No more out-on-the-town bustles –
the late afternoon light fading in
my corner – focus now turned to
higher issues; try to keep company

with mindfulness – a worthy educator,
facilitating release – but my inventory
is too spun. Achieving a semblance
of completion, something to reflect

my life’s toil, would be welcome, yet
I fear my story is cooked.
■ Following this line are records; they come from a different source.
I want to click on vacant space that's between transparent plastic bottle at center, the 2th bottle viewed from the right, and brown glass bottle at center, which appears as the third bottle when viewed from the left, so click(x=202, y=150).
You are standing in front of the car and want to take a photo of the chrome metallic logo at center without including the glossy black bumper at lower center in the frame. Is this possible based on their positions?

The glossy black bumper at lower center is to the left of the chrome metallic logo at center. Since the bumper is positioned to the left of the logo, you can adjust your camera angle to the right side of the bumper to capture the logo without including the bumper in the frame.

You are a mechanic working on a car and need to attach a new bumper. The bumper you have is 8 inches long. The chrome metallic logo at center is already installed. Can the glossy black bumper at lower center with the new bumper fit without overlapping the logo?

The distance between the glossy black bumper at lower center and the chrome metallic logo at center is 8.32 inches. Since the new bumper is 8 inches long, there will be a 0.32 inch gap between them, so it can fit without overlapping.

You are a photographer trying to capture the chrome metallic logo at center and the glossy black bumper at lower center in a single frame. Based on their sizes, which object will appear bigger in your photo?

Guidance
might suggest I’m not alone, but
without my professional footing

I’m at a loss for identity, prodding
to find answers – a woman without
substance, grasping at what is mine.
Seems silly to think that breathing

might offer consolation for this no-
return-on-investment outcome; have
hit a wall, would rage if not numb, so
many parts of self lost in passage…

Midnight approaches and I am tapped
out – a social passenger hitching a ride
on hopelessness – flat broke, empty
(tried to dial up creativity – wrong#)

Contemplate sorrow, luck, temporary
breakdown’s, orchestrated scenes,
a lifelong inability to keep quiet (sorry
kids), a callous bitch – could never get

her to work in my corner, channel that
energy into fitness or financial success –
she just likes to stir things up, doesn’t
believe in peace of mind, jolts me awake

out of my comfort zone.  Maybe I need
her now – forgo relaxation and surrender –
to shake this inactivity, give a hand up
to those repressed, forgotten selves –

get her to lift me out this self-conscious
mire – she doesn’t care about feelings –
markets herself with confidence, breathes
assertiveness, knows her own business…

can you see me sitting up a little straighter,
composing myself in the light of this new
possibility, readying myself to relaunch –
reconsidering my stance on corners?

There’s remodelling to be done here –
and orienting to the new will take a bit,
given my age, but I’m willing to concede
that there is community to serve, and

that as long as human rights are being
violated there is a place for compassion,
and no town is immune to need, so I’d
better get my bustle on and start painting.